You should work not to become locked into a particular way of moving things or drawing. The concepts we are examining are only tools and every job needs the tool best suited for it. Don't memorize a few formulas (even if they make you famous) and stop there. The famous animator's mistake was locking himself into a style as the only "right" way of animating. The animators at MGM, Disney, Warners, UPA, Hanna -Barbara, each mastered and used variations on classic animation formulas that worked for their particular studio's style and goals. And they deliberately studied each other's techniques, because there is always something more to learn.
Styles and formulas are wonderful tools. But instead of memorizing and eventually becoming enslaved to them, understand the principles behind the techniques. Then choose the right tool for the right job. Hell, invent your own! If you understand why something works, you can make it work better.
Crap. Long blog. Sorry. I'll do a couple principles here and pick up the list in a later blog.
Squash = Shows what material an object is made of.
Soap bubbles squash a lot at any speed, human flesh somewhat less, cannonballs do not quash at all (usually). The viewer's eye is looking for clues as to what the object is made of. Squash is the fastest way to tell them. Squashing things too much does not make animation snappy or "classic'. It makes things feel unreal when done too much. Best advice. Keep squash on ones whenever possible and don't transition between shapes. It can get gooey. Remember you can always add an inbetween later if you need it.
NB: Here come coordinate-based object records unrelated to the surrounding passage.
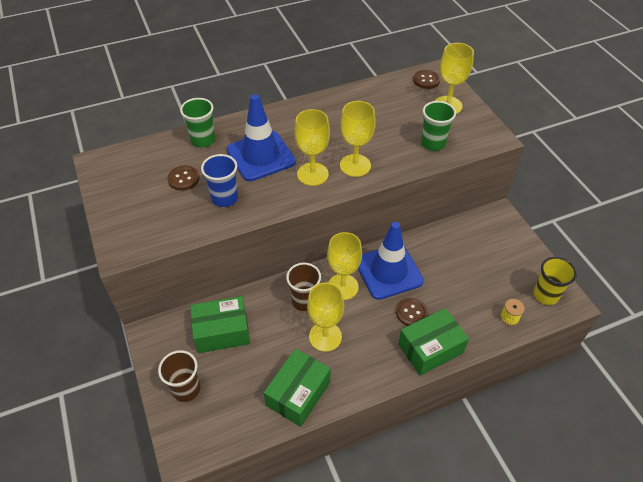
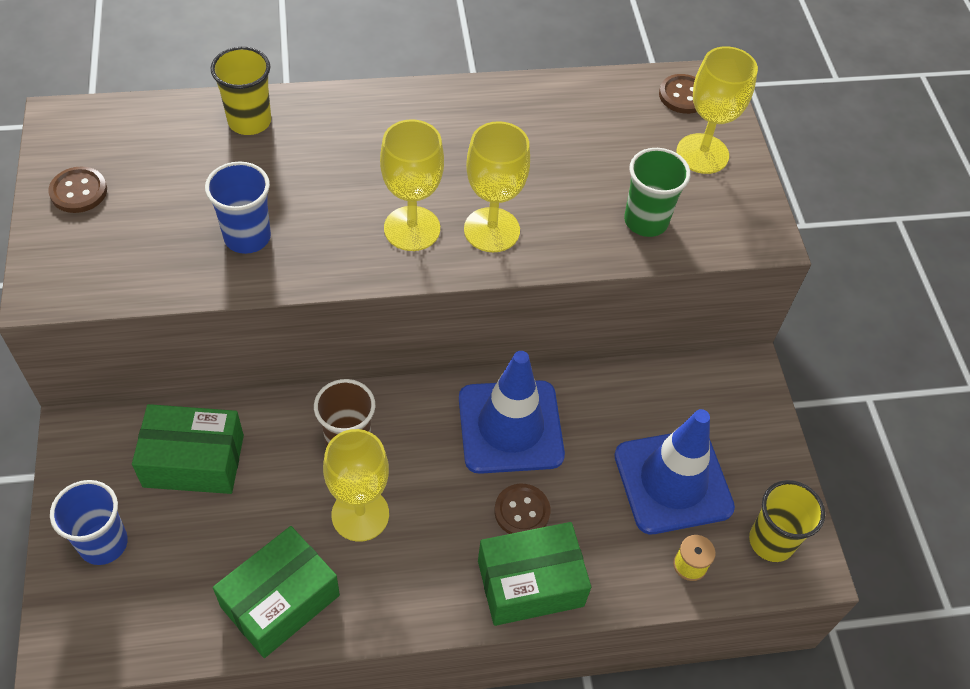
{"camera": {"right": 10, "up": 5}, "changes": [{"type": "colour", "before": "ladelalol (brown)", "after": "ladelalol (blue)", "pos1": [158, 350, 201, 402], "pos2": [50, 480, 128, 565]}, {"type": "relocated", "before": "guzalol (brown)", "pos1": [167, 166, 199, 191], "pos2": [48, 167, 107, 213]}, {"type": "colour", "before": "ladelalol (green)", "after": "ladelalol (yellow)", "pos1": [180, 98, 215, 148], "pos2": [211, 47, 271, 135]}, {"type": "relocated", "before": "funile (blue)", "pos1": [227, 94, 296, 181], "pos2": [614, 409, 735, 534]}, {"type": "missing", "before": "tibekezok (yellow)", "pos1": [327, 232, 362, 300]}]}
You are looking for snap, not mush.
Stretch = Used to continue persistence of vision when an object is spaced so far between frames that the eye will perceive it as a different object.
That effect usually refereed to as "popping" or "strobing". Blur does the same thing visually as stretch, but again can be overused. Remember classic animation used stretching much less than you think and usually pretty subtly (MGM). CG tends to have the motion blur turned up too high because real objects blur when photographed. Okay given, but photography is a much LESS precise art form than animation. Brilliant cartoons were made for years with little or no motion blur. Don't get lazy. Blur is not always necessary and is far overused by visual effect folks to cover the fact that the animators didn't space the moving objects precisely. Computers want to space things evenly so they tend to float and strobe. The math is easier. Too much blur is often used to cover poor placement of objects by the computer's automatic inbetweening. (Quick tip: In Earth normal gravity, practically nothing inbetweens on thirds. We'll get to this later.)
When should you use blur and stretch at the same time? Practically never!
Stretch is not an indicator of speed. Spacing determines speed, not stretching. Check out some Bugs Bunny cartoons from the forties. When stretch is over-used but the object doesn't move far enough to need it, the character doesn't feel like he's moving quickly, he just feels rubbery. Usually that was not a stylistic choice. It was a mistake made by great artists experimenting.
Yeah, drawing wildly stretched characters is fun. Get over it.
By the way, popping and strobing can be very effective when used correctly. If you slap blur on everything out of habit, you lose a powerful tool.